Default behavior change (v2.15.0): convert_to_gzcm’s version default goes from 1 to 3. Rationale: version=1 produces 47 MB files (uncompressed dense) for typical Hi-C data; version=3 produces 9-16 MB (compressed tiles) and has been the de facto default in benchmarks. This is a behavior change that affects any user relying on the default — see “Mitigation” below.

Mitigation for the default-version bump#

Two options, both available:

(a) Explicit version in your pipeline (recommended):

# Before upgrade (relies on default):
convert_to_gzcm("in.hic", "out.gzcm", region1="1", bin_size_bp=50_000)

# After upgrade (explicit v3, same behavior):
convert_to_gzcm("in.hic", "out.gzcm", region1="1", bin_size_bp=50_000, version=3)

(b) Environment variable override (if you can’t audit all call sites):

export GUNZ_CM_GZCM_DEFAULT_VERSION=1   # restores old default

We will emit a DeprecationWarning if version is not specified at the call site, and the warning will become a FutureWarning in v2.17.0 before the default is actually bumped. Plan for this.

What changes for downstream tools#

hictk users#

GZCM v4 is not a .cool file. To interoperate with .cool-based tooling (cooler, cooltools, higlass), convert v4 → v3 first:

# gunz-cm roundtrip: v4 → v3
ds_v4 = GzcmTileDataset("chr1_v4.gzcm", window_size=...)
# Read all regions, write to v3
convert_to_gzcm("chr1_v4.gzcm", "chr1_v3_for_cooltools.gzcm", region1="1", version=3)

Future: a gunz-cm dump-to-cool CLI command that uses tiledbsoma or cooler.create to write .cool files directly from GZCM v4 reads. (Not in v4.0 scope.)

TileDB-SOMA users#

Not yet applicable. GZCM v4 is forward-compatible with a future TileDB-SOMA backend (see specs/gzcm-v4-design.md §13) but no direct bridge ships in v4.0.

HDF5 / cooler users#

No change. v3 GZCM files remain readable. v4 files require conversion to v3 (or to .cool via cooler CLI) for use with HDF5-based tools.

File-format compatibility matrix#

Writer version

Reader (gunz-cm v2.13.x)

Reader (gunz-cm v2.14.x)

Reader (gunz-cm v2.15+)

v1, v2, v3

reads OK

reads OK

reads OK

v4

ERROR: unknown version, defaults to v1 (silent corruption risk)

ERROR: same

reads OK via new GzcmV4Reader

Important: gunz-cm versions < v2.15.0 (the version that ships GZCM v4 support) will silently misread v4 files as v1 because GzcmReader._parse_header defaults to version = header.get("version", 1) if the version key is missing (src/gunz_cm/io/gnz.py:592).

Mitigation: v4.0 always writes "version": 4 in the JSON header. If you write v4 files, do not downgrade the gunz-cm reader to a version < v2.15.0.

| WHAT THIS EXERCISE ASKS |
• a. In the text on GZCM file versions, how large are the files that version=3 produces for typical Hi-C data?
• b. Duplicate the part of the text on GZCM file versions that runs from "No change. v3" up to and including "Reader (gunz-cm v2.14.x)".
• c. Write the next part of the text on GZCM file versions, picking up after its final sentence.

| GIVEN MATERIAL |
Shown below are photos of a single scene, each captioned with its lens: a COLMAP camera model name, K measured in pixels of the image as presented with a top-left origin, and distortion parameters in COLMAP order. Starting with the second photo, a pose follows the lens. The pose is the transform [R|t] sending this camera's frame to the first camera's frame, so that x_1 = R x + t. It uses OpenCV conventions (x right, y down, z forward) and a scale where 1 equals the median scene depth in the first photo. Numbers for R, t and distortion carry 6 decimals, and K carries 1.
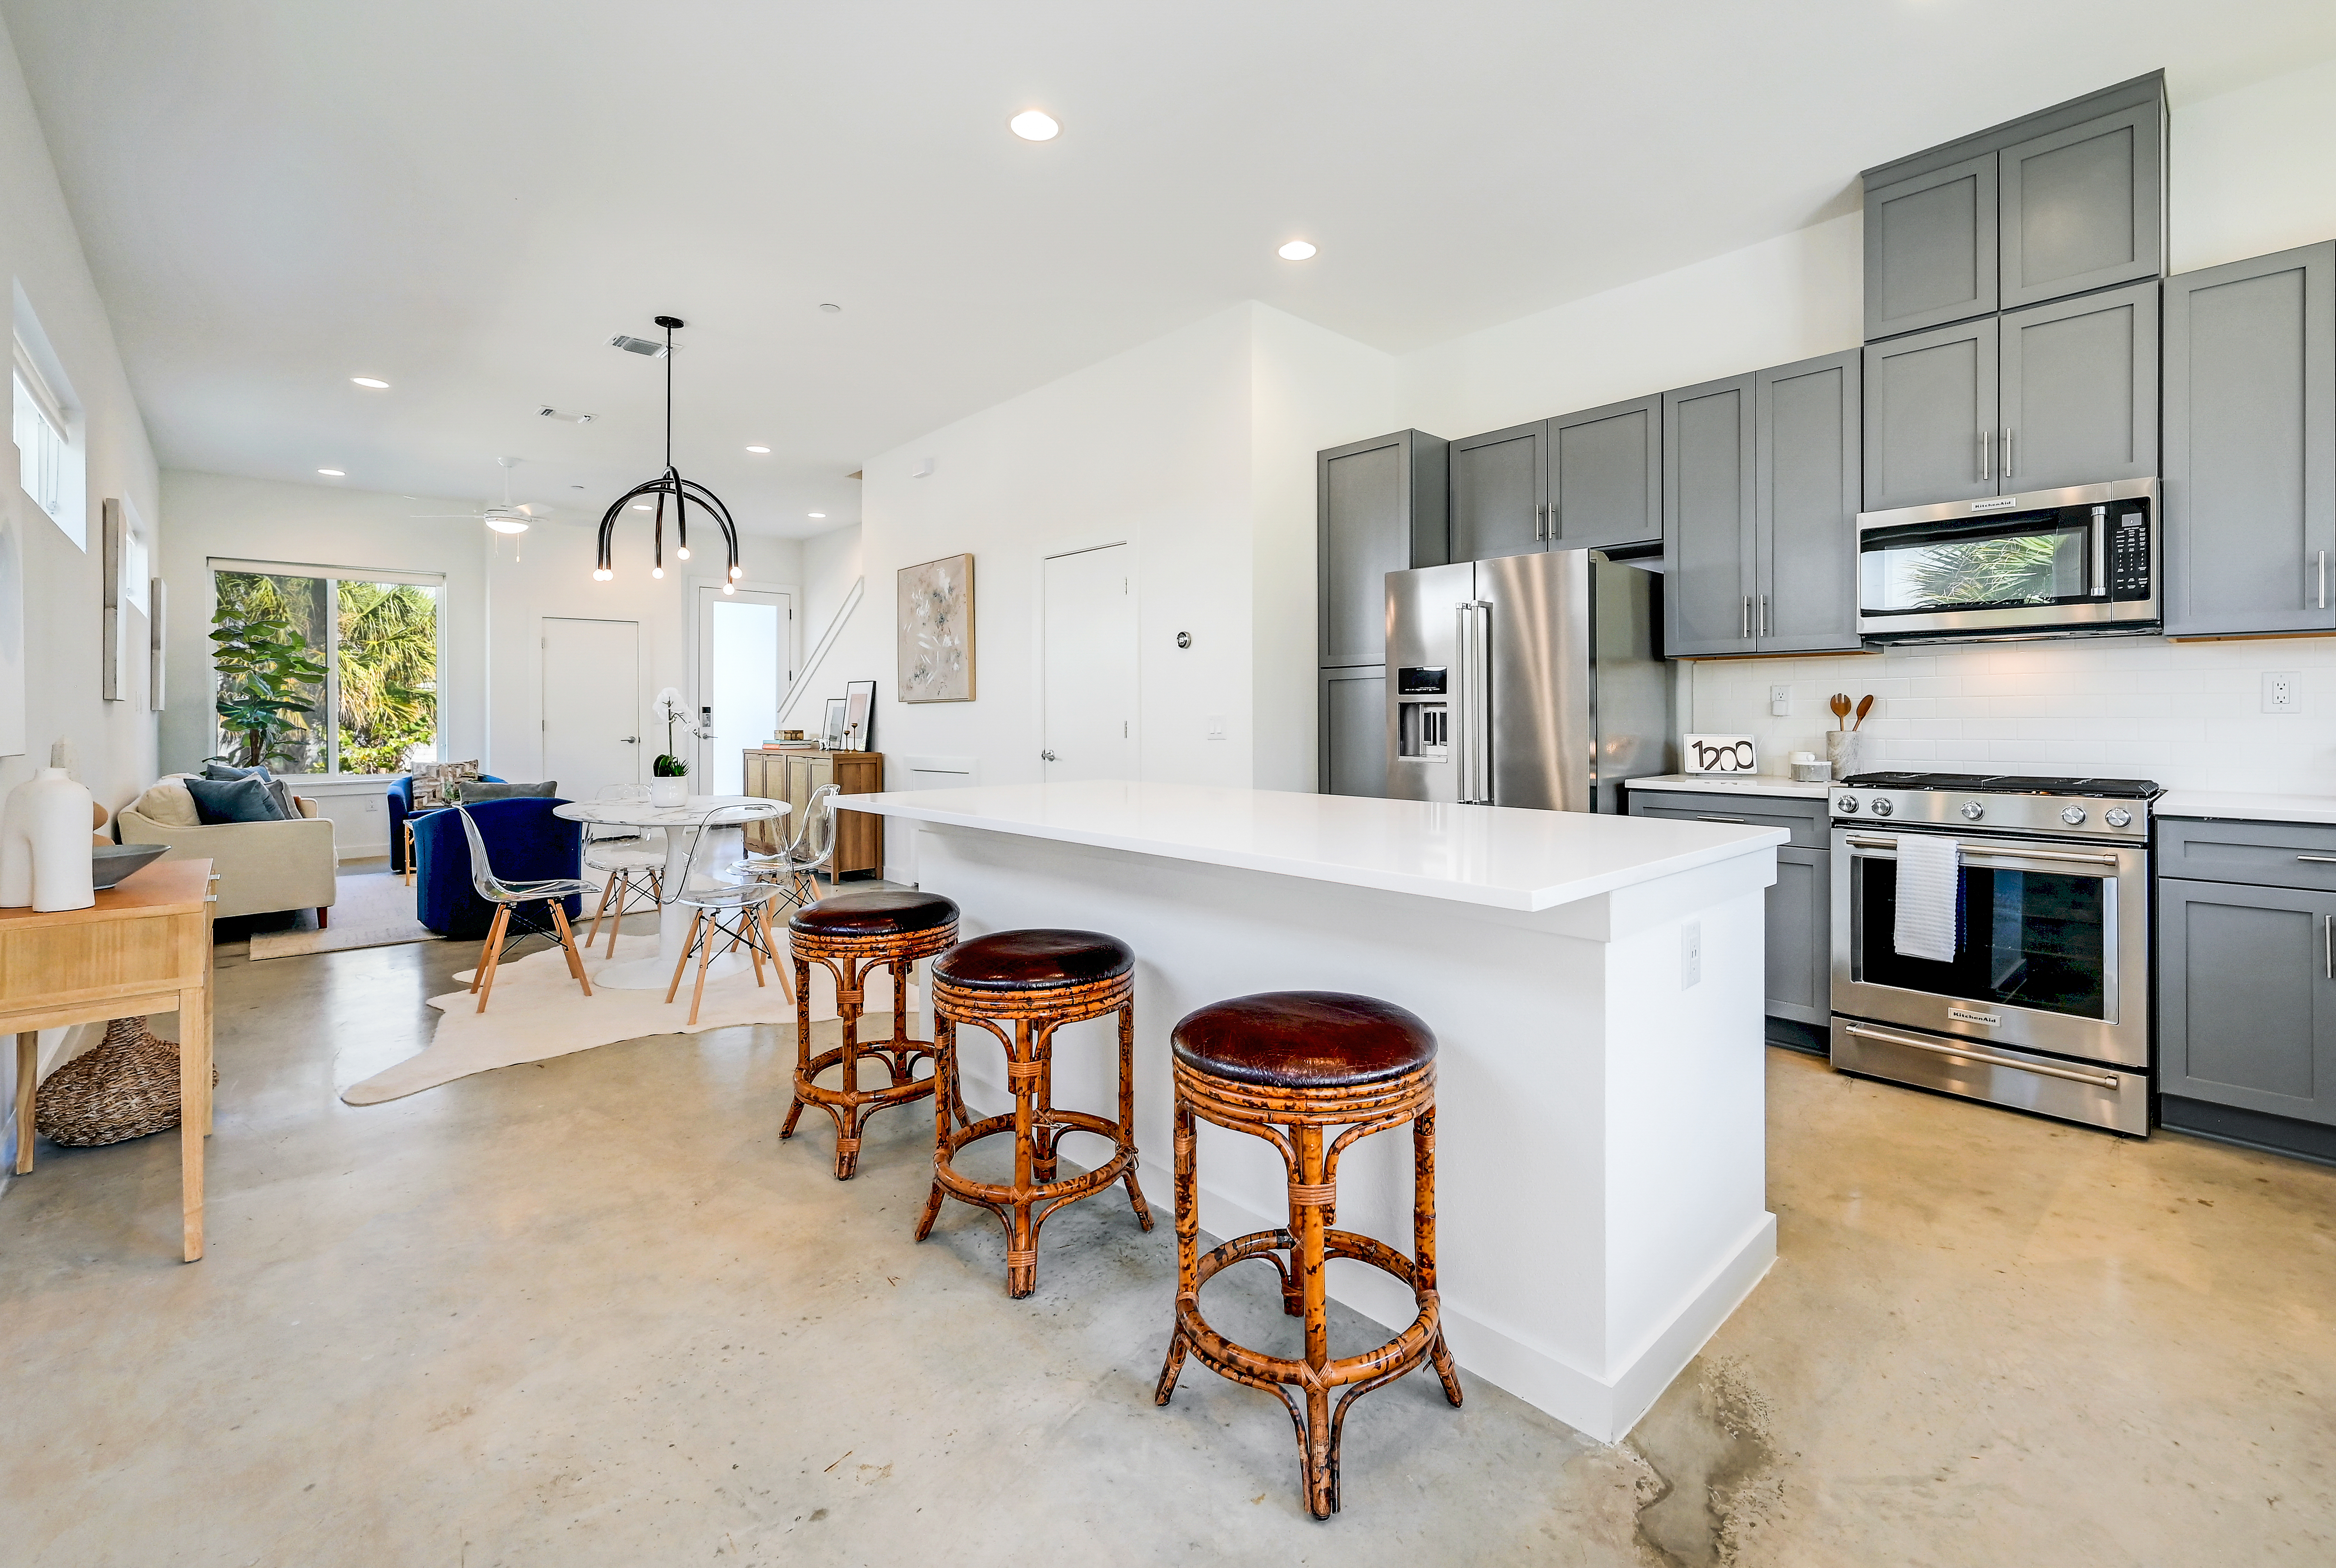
lens RADIAL K [[1006.7, 0, 1233.6], [0, 1006.7, 720.7], [0, 0, 1]] dist [-0.000510, -0.000002]
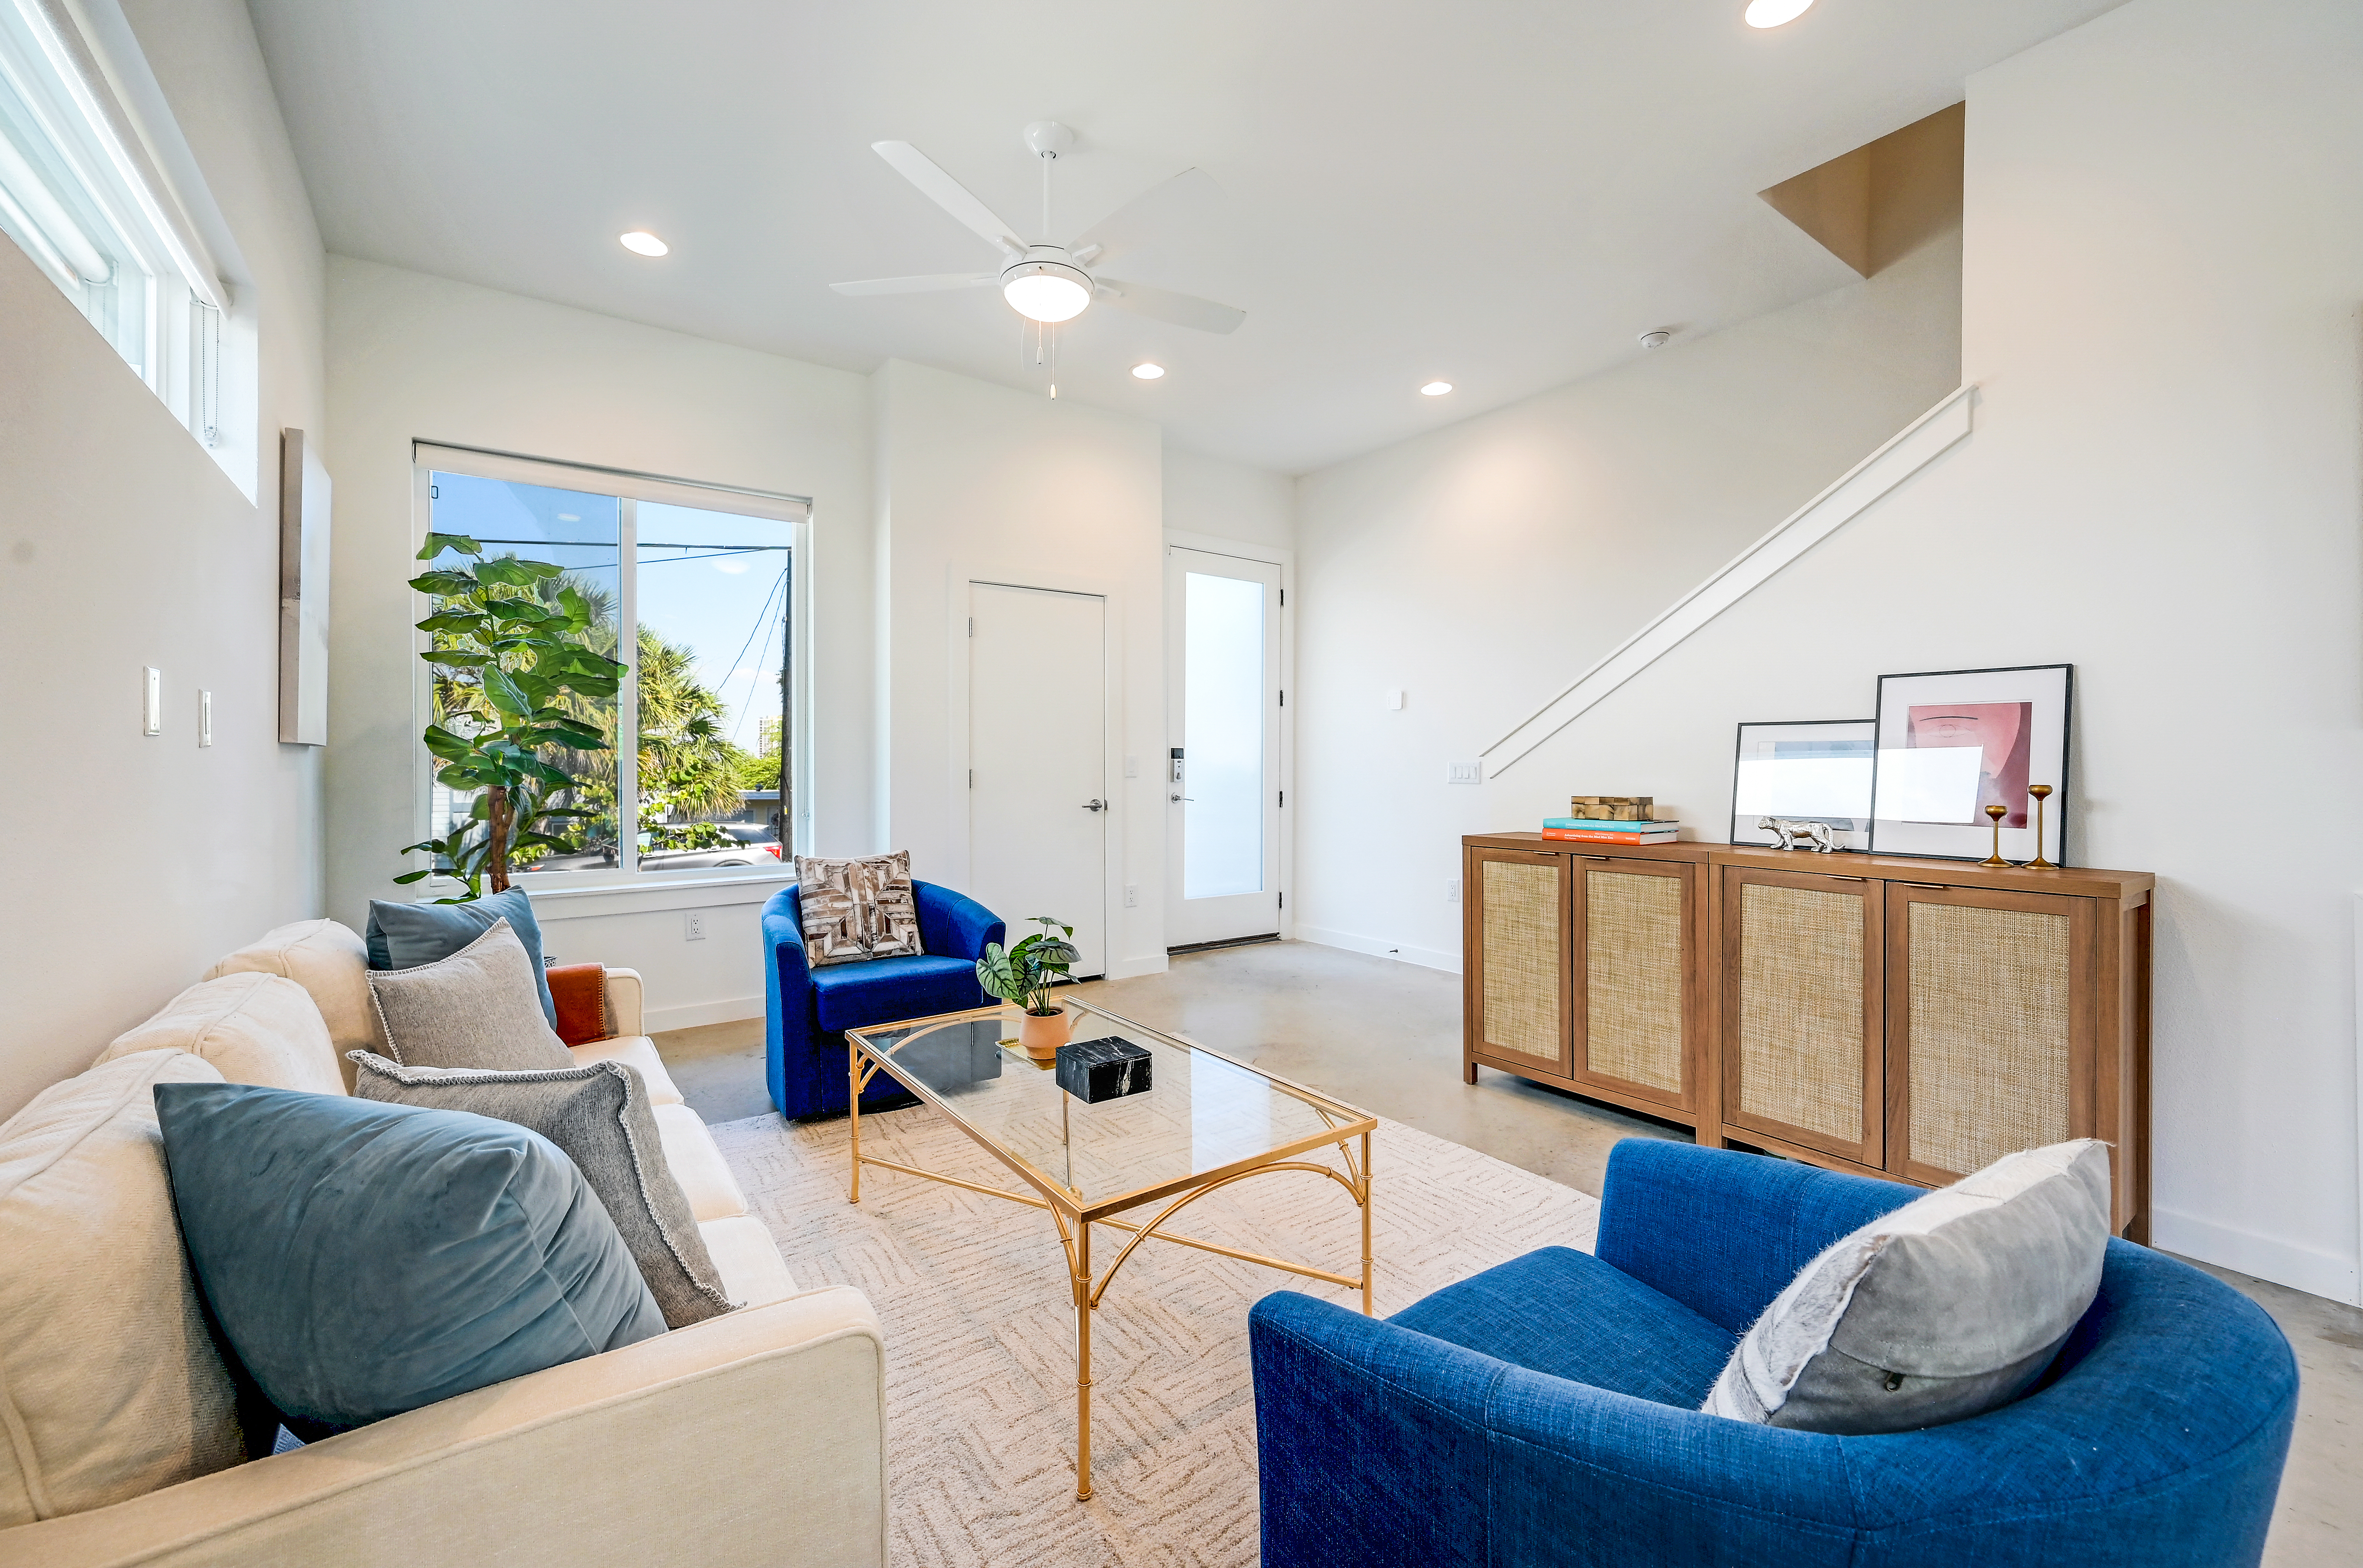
lens RADIAL K [[952.3, 0, 1190.1], [0, 952.3, 775.4], [0, 0, 1]] dist [0.008788, 0.000075]
pose [[0.990916, 0.006192, -0.134342, -0.602105], [-0.005566, 0.999972, 0.005040, -0.001052], [0.134370, -0.004246, 0.990922, 0.609566]]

| RESPONSES BY TASK |
• a. Version=3 produces files of 9-16 MB.

• b.
No change. v3 GZCM files remain readable. v4 files require conversion to v3 (or to .cool via cooler CLI) for use with HDF5-based tools.

File-format compatibility matrix#

Writer version

Reader (gunz-cm v2.13.x)

Reader (gunz-cm v2.14.x)

• c.
v3 → v4 metadata key differences#

Verified against a real v3 file (4DNFI1UEG1D chr1 @ 50 kb, KR, zstd):

v3 metadata keys (top-level metadata dict):

balancing, chromosome1, compression, n_tiles, original_shape,
padded_shape, region, resolution, source_file, tile_size,
tiles, version, version_gzcm

v4 metadata keys (added/replaced vs v3):

  • All v3 keys are preserved (backward compatibility).

  • metadata["regions"] is added: list of per-region descriptors (see spec §4.3 for full shape).

  • metadata["tiles"] (v3 per-tile bbox dict) is superseded by metadata["regions"][i]["tile_bboxes"] in v4. v4 readers still parse tiles if present (legacy compat).

  • NEW weights_KR, weights_VC arrays in arrays: v4 stores balancing weight vectors in the file. v3 did not (weights were fetched on-demand from the source .hic).

v4 regions list example (chrom 1 only, KR):

"regions": [
  {
    "id": 0,
    "name": "chr1:chr1",
    "layout": "sparse-tiled-intra",
    "n_tiles": 16,
    "tile_size": 256,
    "codec_per_tile": ["zstd-3", "zstd-3", "cmc", "cmc", ...]
  }
]

For inter-chromosomal regions (e.g., chr1:chr2), the layout is typically sparse-roaring. For dense regions (>50% density), it’s dense with blosc-lz4 codec.

Storage cost comparison (preliminary benchmarks)#

Tested on 4DNFI1UEG1HD.hic chr1 at 50 kb resolution, 1 Mb window (window_size = 1,000,000):

Format

File size

Single-thread throughput

Notes

GZCM v1 dense

47 MB

11,926 items/s

Uncompressed baseline

GZCM v3 cmc

9.0 MB

87 items/s

Slowest decode, smallest file

GZCM v3 zstd

16 MB

4,467 items/s

v2.14.0 default fallback codec

GZCM v4 (predicted)

6-10 MB

5,000-7,000 items/s

BTRBlocks adaptive + Roaring + simdcomp

These are projected numbers based on the v2.14.0 benchmark at benchmarks/results/tile_dataset_benchmark_v2.14.0.md. Actual v4 numbers will be measured by the new benchmarks/datasets/benchmark_gzcm_v4_vs_v3.py when v4 ships.

When to migrate to v4#

  • Migrate now if you:

    • Store large Hi-C matrices (>10M pixels per region).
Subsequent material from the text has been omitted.